Enamines and enol ethers substituted in the beta position by the 2-benzoxazolyl and 2-benzothiazolyl group have been obtained by condensing dimethylformamide dimethyl acetal and ethyl orthoformate, respectively, with bis(2-benzoxazolyl)methane and bis(2-benzothiazolyl)methane. A dynamic NMR and semiempirical (PM3) investigation on rotational energy barriers has been carried out in order to rank the electron-withdrawing capacity of the heterocyclic rings. The NMR-based evaluation of the energy barriers corresponding to the rotation along the enaminic double bond has shown that the pi-electron-withdrawing power of benzothiazole is larger than that of benzoxazole, in full accord with previously obtained charge demand values based on (13)C and (15)N pi-charge/shift relationships. The NMR and the computational approaches have led to consistent results. The X-ray crystal structure of alpha,alpha-bis(2-benzothiazolyl)-beta-(dimethylamino)ethene shows that only one heteroaryl ring is coplanar with the enaminic double bond, while the second one is twisted by 73 degrees relative to such a plane.

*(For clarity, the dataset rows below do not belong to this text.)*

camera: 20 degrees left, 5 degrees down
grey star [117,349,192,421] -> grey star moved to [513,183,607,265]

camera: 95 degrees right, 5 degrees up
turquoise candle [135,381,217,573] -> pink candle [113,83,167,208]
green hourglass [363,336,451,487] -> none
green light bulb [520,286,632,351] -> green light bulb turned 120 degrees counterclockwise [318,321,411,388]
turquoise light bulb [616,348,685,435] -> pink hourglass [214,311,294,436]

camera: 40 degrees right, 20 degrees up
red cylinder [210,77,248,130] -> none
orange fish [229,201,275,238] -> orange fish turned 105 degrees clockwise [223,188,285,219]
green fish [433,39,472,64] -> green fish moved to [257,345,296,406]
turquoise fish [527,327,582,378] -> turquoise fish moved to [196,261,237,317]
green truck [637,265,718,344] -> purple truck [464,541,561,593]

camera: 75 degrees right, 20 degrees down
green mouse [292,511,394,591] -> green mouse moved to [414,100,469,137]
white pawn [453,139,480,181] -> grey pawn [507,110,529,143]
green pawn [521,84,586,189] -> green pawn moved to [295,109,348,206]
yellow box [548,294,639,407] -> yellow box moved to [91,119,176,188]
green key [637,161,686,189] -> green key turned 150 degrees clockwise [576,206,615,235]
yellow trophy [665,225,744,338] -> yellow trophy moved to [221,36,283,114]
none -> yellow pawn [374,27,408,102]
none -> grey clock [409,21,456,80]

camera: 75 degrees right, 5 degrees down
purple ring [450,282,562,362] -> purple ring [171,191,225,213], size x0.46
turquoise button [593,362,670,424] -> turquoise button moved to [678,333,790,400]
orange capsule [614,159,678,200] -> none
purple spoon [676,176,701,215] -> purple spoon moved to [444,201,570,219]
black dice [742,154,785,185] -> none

Moreover, in this case calculations closely reproduce the experimental results. In the calculated transition states corresponding to the rotational process along the enamine double bond, the two heteroaryl groups become coplanar and conjugation develops between the enaminic nitrogen electron pool and both heterocycles. The lower rotational barrier observed in the case of the 2-benzothiazolyl derivatives, with respect to the 2-benzoxazolyl derivatives, is therefore a direct consequence of the higher electron-withdrawing power of the former group. Furthermore, a stabilizing intramolecular nonbonded S.S interaction in the rotational transition state of the benzothiazolyl derivatives is evidenced by the calculations. An unprecedented isolation of the NH-enamine tautomer involving the benzoxazolyl and benzothiazolyl ring in alpha,alpha-diheteroacetaldehydes has been performed, confirming these heterocycles as strong electron-withdrawing substituents.